Citing unidentified sources, French daily Le Figaro yesterday said that the offer has been accepted by the Zodiac board and the merger would create a company with combined sales of around €21 billion.

The move comes more than five years after Safran dropped an offer for Zodiac, but has recently been seriously thinking of a merger.

Safran, which supplies engines to the 737 and A320 series narrow-body jets from Boeing Co and Airbus Group SE, had in April 2016, agreed to sell its explosives-detection arm to Smiths Group Plc in a deal valued at $710 million and two months later agreed to merge its space launchers business with Airbus into an equal European rocket joint venture.

Zodiac, which has a market value of €6.7 billion, is a global leader in aerospace equipment and systems on-board commercial, regional and business aircraft as well as helicopters.

Founded in 1896 by Maurice Mallet, the 120-year company designs and markets seats and cabin fittings, complex sanitary and food equipment, fuel circulation, oxygen and life support, electrical power management, cockpit controls and displays, lighting and actuators, hydraulics and controls, environment control systems, emergency evaluation systems, emergency arresting, interconnect, parachute and protection systems, elastomeric technologies & systems, telemetry, telecommunications and airbags.

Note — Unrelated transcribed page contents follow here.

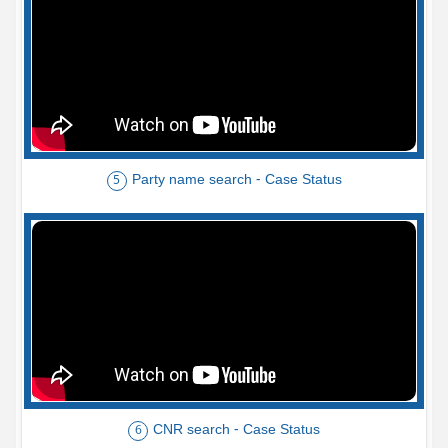
Party name search - Case Status
5
CNR search - Case Status
6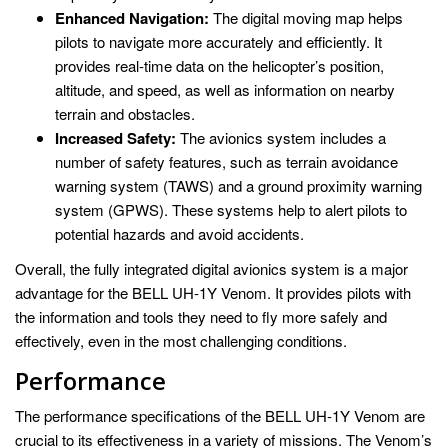
Enhanced Navigation:
The digital moving map helps
pilots to navigate more accurately and efficiently. It
provides real-time data on the helicopter’s position,
altitude, and speed, as well as information on nearby
terrain and obstacles.
Increased Safety:
The avionics system includes a
number of safety features, such as terrain avoidance
warning system (TAWS) and a ground proximity warning
system (GPWS). These systems help to alert pilots to
potential hazards and avoid accidents.
Overall, the fully integrated digital avionics system is a major
advantage for the BELL UH-1Y Venom. It provides pilots with
the information and tools they need to fly more safely and
effectively, even in the most challenging conditions.
Performance
The performance specifications of the BELL UH-1Y Venom are
crucial to its effectiveness in a variety of missions. The Venom’s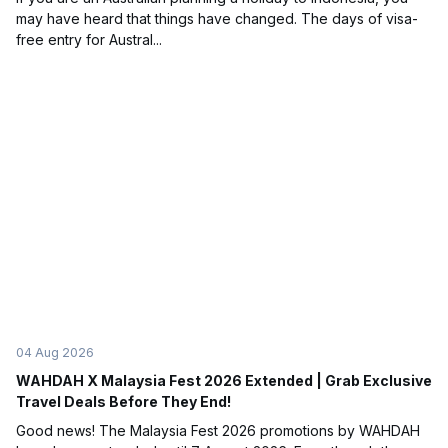
may have heard that things have changed. The days of visa-
free entry for Austral...
04 Aug 2026
WAHDAH X Malaysia Fest 2026 Extended | Grab Exclusive
Travel Deals Before They End!
Good news! The Malaysia Fest 2026 promotions by WAHDAH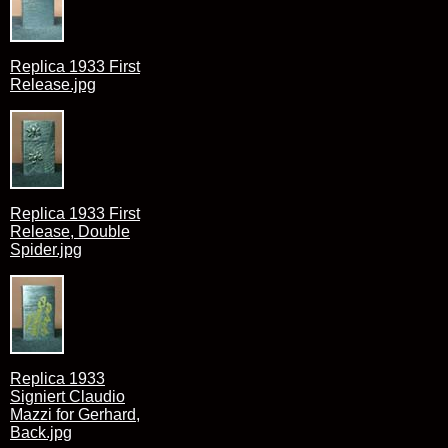
Replica 1933 First
Release.jpg
Replica 1933 First
Release, Double
Spider.jpg
Replica 1933
Signiert Claudio
Mazzi for Gerhard,
Back.jpg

The Plaisir, France-based company employs 35,000 people worldwide and has annual sales of €5.2 billion.

Paris-based Safran, formed through the 2005 merger between the aircraft and rocket engine manufacturer and aerospace component manufacturer group SNECMA and the security company SAGEM, is a French multinational aircraft engine, rocket engine, aerospace-component, defense, and security company.